Bernie Ecclestone will find F1 transition tough, says Chase Carey
New F1 chief executive speaks to Sky Sports News HQ in first TV interview since Liberty takeover confirmed; Hopes Bernie continues to provide "invaluable" advice to new owners
By James Galloway and Sky Sports News HQ's Craig Slater
Last Updated: 05/12/19 9:52am
New F1 chief Chase Carey has told Sky Sports Bernie Ecclestone will find it "difficult" to adjust to his new role but hopes the sport continues to benefit from the Briton's input.
Ecclestone's 40-year reign as F1's commercial chief was ended on Monday night as Liberty Media revealed its new-look management team following the completion of its £6billion takeover. Former team boss Ross Brawn has been appointed to oversee sporting and technical areas of the business.
Ecclestone has been made chairman emeritus and Carey hopes to find the 86-year-old an ongoing role that he still finds "rewarding".

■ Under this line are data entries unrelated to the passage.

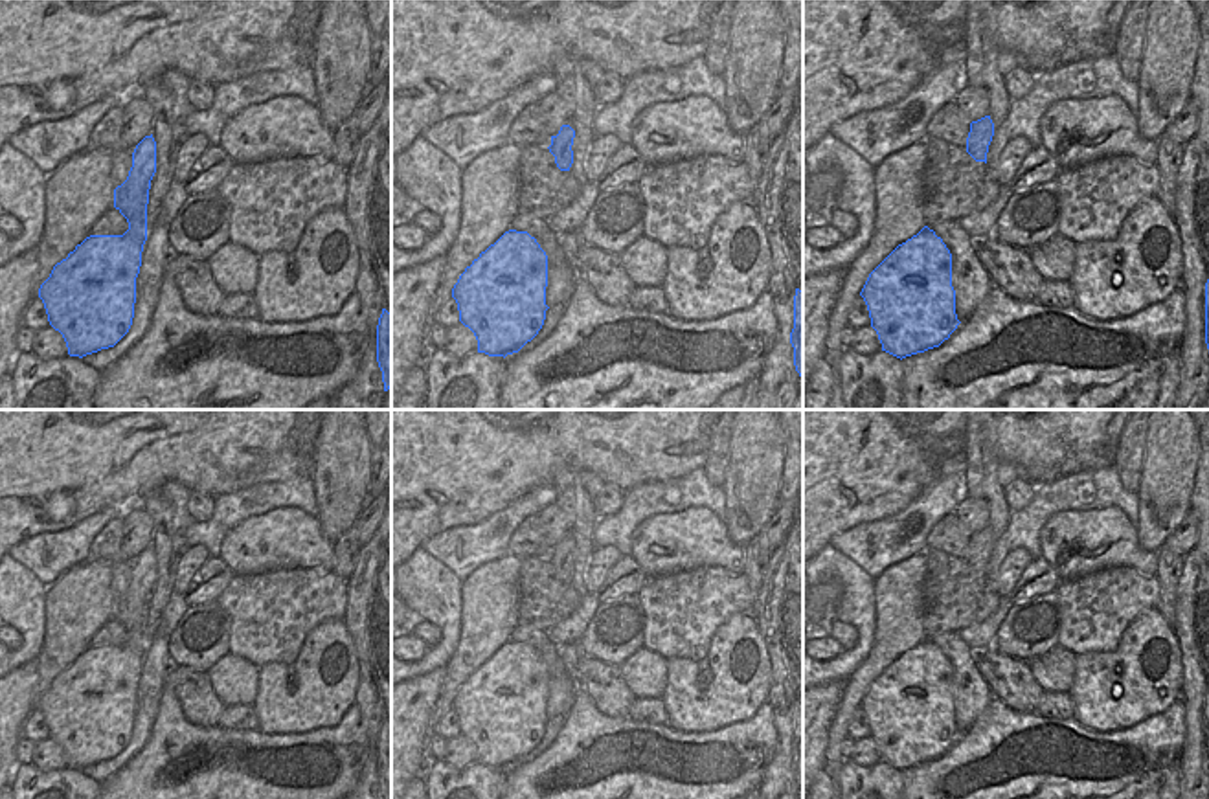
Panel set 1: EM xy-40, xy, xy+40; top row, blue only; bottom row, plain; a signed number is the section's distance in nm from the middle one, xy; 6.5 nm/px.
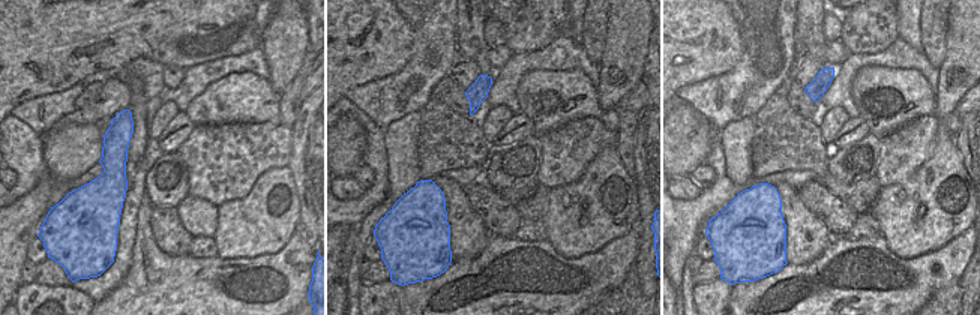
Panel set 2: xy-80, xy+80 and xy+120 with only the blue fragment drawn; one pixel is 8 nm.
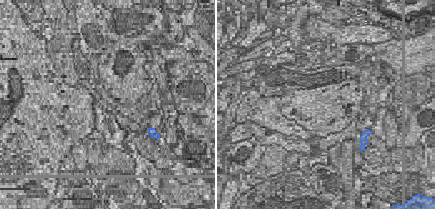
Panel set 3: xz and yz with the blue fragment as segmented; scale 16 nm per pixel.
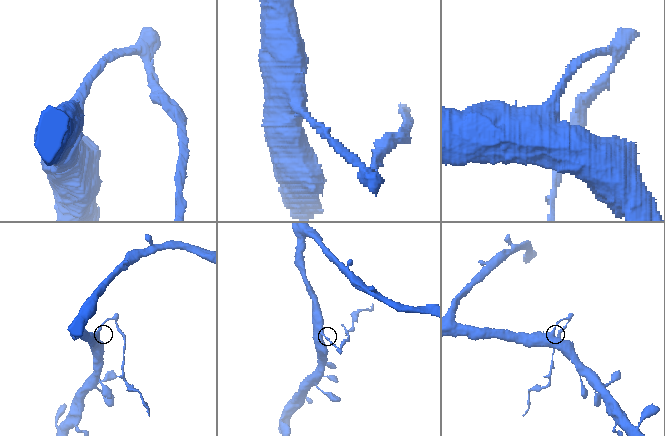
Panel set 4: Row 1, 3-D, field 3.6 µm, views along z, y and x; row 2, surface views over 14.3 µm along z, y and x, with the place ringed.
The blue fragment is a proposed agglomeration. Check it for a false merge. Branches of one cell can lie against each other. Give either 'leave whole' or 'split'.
split

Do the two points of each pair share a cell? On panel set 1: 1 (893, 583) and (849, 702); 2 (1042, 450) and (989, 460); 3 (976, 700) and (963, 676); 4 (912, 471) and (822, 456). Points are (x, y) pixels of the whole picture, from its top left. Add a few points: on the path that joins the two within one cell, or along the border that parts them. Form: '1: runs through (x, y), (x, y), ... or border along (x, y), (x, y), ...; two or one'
1: runs through (893, 612), (893, 638), (866, 673); one
2: border along (994, 428), (994, 447), (1000, 460); two
3: runs through (972, 695), (967, 682); one
4: runs through (890, 471), (868, 471), (844, 461); one

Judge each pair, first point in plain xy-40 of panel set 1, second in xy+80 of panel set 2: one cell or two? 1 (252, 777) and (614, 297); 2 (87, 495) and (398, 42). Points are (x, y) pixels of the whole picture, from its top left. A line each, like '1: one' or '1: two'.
1: two
2: one

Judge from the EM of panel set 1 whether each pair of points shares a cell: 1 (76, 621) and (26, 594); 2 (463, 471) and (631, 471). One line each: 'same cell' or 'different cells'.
1: different cells
2: same cell

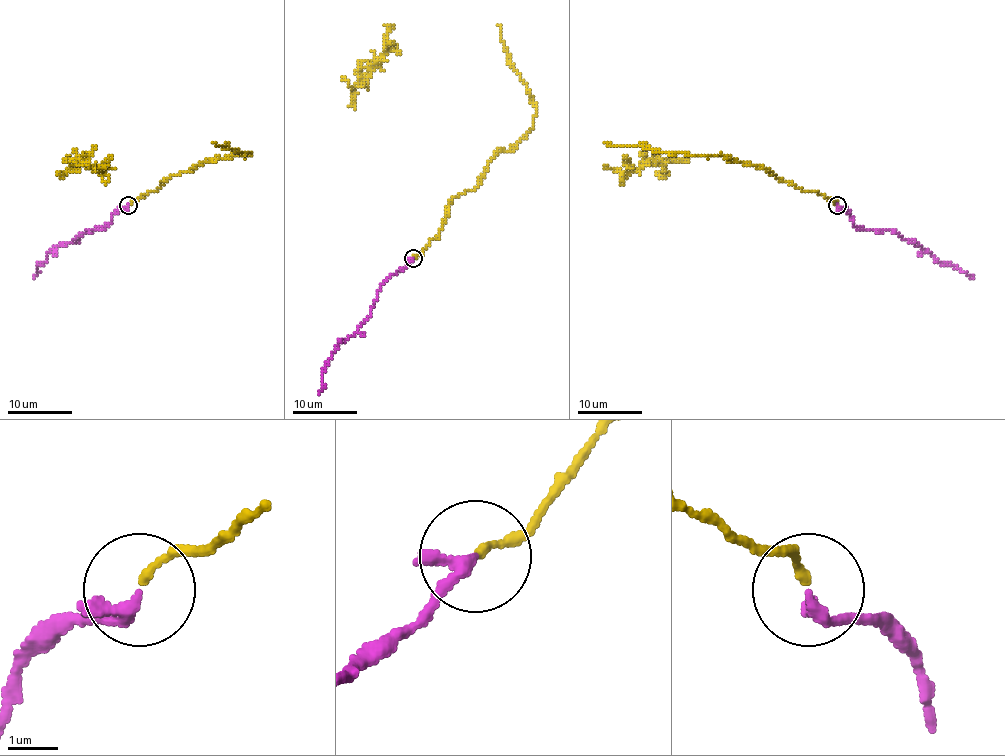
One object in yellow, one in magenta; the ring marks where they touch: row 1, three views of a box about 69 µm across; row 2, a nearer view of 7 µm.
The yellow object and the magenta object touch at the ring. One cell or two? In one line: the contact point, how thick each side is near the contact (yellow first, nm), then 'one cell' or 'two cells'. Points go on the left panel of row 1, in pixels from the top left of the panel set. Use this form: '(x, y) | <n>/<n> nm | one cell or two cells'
(128, 205) | 150/190 nm | one cell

In his first TV interview since adding Ecclestone's former CEO title to his chairman role, Carey told Sky Sports News HQ: "Bernie has run this business the majority of his adult life.
"When he's run it for the period he's run it I certainly understand that the change is going to be difficult for him and create challenges for him.

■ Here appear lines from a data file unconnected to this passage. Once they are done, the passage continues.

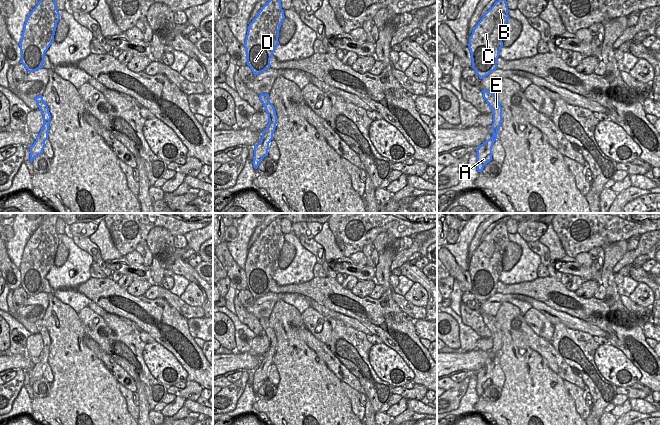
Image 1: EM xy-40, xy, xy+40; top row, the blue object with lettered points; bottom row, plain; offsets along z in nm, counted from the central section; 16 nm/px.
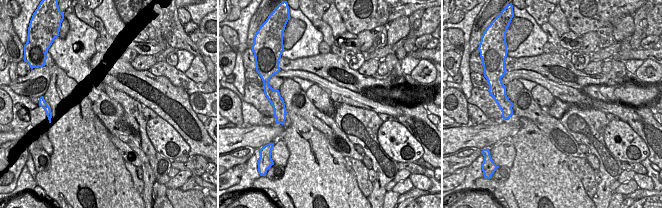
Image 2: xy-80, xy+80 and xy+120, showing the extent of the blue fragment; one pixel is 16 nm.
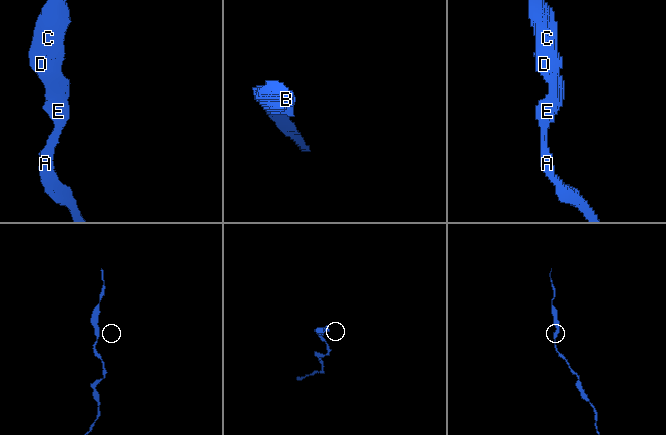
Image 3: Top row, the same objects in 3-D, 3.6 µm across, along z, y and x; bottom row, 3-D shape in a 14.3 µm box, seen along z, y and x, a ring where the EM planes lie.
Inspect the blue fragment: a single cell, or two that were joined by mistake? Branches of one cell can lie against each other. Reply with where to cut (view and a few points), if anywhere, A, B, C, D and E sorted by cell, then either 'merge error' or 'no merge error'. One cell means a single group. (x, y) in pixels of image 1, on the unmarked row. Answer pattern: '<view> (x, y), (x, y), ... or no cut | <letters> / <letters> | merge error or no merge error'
no cut | A B C D E | no merge error

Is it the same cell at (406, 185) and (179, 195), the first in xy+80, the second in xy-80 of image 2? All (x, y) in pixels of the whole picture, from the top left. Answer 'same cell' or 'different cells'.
different cells

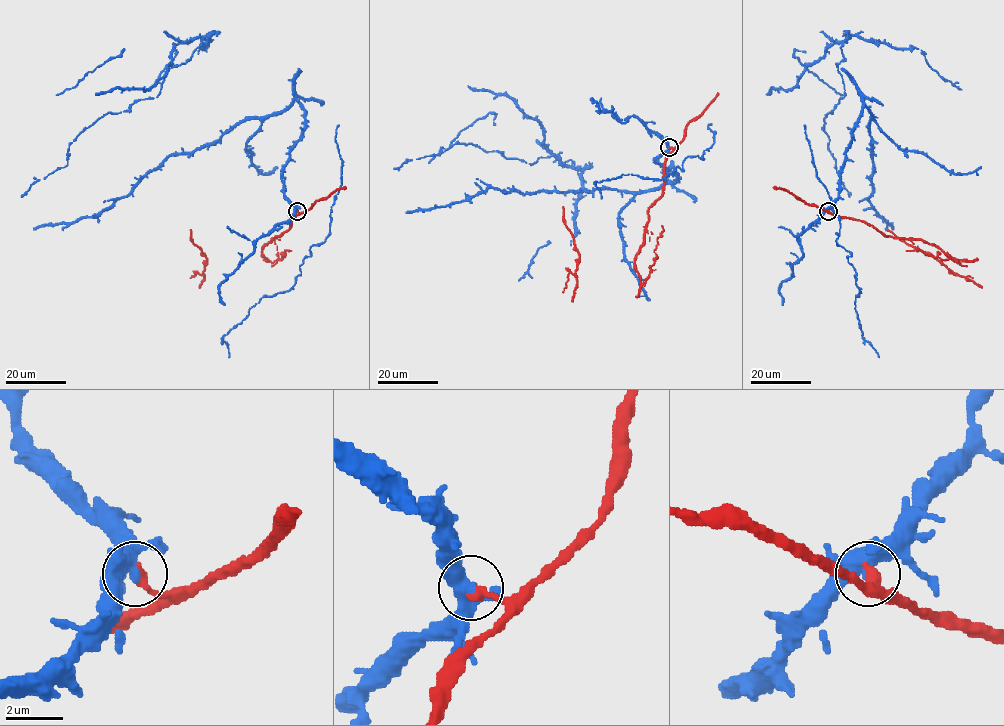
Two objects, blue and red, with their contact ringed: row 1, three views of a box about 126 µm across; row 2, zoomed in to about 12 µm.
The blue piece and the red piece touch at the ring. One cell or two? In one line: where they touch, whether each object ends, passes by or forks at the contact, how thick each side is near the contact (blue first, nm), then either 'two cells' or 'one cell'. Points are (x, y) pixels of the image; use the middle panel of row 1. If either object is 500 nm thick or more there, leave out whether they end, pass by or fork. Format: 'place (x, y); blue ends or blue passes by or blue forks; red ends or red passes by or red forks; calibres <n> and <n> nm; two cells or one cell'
place (669, 147); blue forks; red ends; calibres 300 and 380 nm; two cells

"But hopefully we'll find a way that it continues to be rewarding for him. I want him to feel good about it. He will always be part of the Formula 1 family, he will always be welcome, and I want to try and make this something he can continue to feel part of.
"But it's a big change for him and I understand that."

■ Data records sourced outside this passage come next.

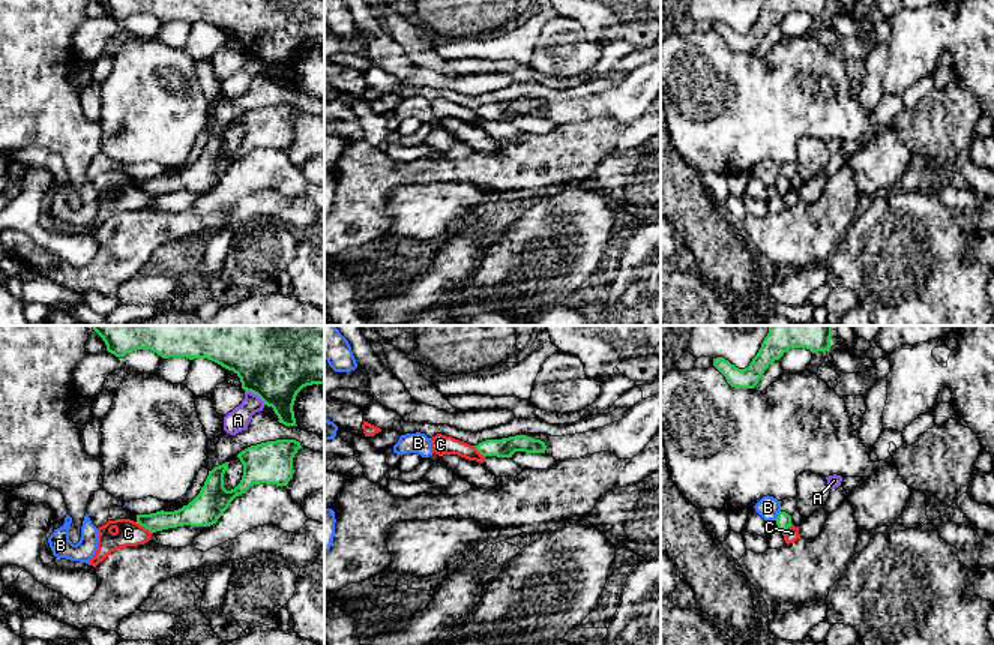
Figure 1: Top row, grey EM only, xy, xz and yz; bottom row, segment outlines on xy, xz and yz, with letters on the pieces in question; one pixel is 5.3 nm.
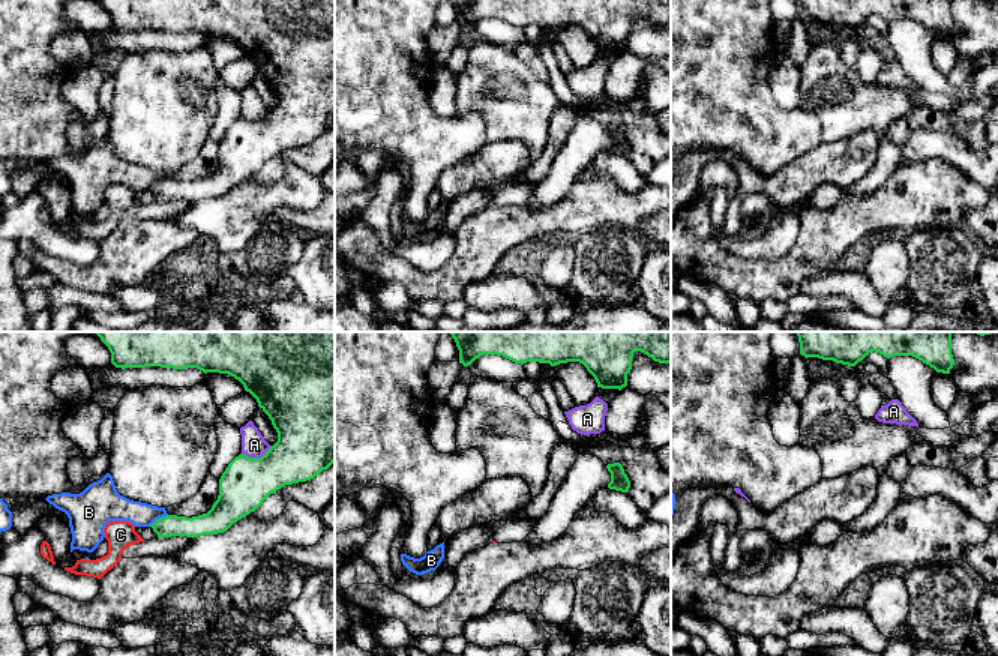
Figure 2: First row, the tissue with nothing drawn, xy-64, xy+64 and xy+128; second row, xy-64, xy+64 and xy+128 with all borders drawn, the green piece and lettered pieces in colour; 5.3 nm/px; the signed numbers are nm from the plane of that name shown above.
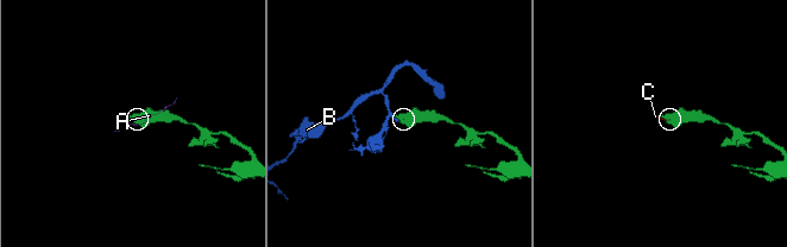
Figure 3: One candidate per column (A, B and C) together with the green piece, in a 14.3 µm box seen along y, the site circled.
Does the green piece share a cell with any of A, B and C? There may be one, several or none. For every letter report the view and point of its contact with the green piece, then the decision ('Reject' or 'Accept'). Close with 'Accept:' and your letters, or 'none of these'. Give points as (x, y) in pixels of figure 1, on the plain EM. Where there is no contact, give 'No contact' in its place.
A: Touches green at xy (256, 57). Reject
B: Touches green at yz (778, 179). Reject
C: Touches green at xy (144, 191). Reject
Accept: none of these

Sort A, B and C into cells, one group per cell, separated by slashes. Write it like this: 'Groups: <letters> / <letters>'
Groups: A / B / C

When Liberty's takeover plans were first announced last September, Ecclestone announced the American firm had asked him to stay in his role for a further three years.
But the prospect of Ecclestone working as part of a revised management structure once Liberty's takeover was formally completed diminished in recent weeks. Ecclestone admitted to Sky F1 last November he "probably won't fit in" if the American firm introduced a corporate structure.
"I think the reality is that Bernie has really ran the business as a one-man show," Carey told Craig Slater. "That's not a criticism, it's just the reality.
"Bernie has run it relatively alone... there is a team there, certainly give them credit for what they've done to help but Ross has really got respect across this business.
"I have yet to meet somebody that hasn't brought him up as somebody that would be invaluable as an addition to Formula 1, even when they didn't know this was happening. I had an endless list of people that would put Ross Brawn at the top as somebody that they think would be a wonderful addition to the Formula 1 organisation."
Carey has worked alongside Ecclestone since his appointment as F1's chairman last September and hopes to continue benefiting from the Briton's wealth of experience.
"Let me be clear, that respect was sincere," said Carey after hailing Ecclestone's achievements in Liberty's press release announcing its F1 purchase.
"Bernie deserves enormous credit for the business that has been built over the last number of decades and realistically it just got sold for $8billion, so the ultimate proof in the value he created is there for all to see.
"But he has unique insights in the business, he understands it probably better than anyone else, his advice will be invaluable. He has been helpful to me to date and I look forward to his advice as we go forward."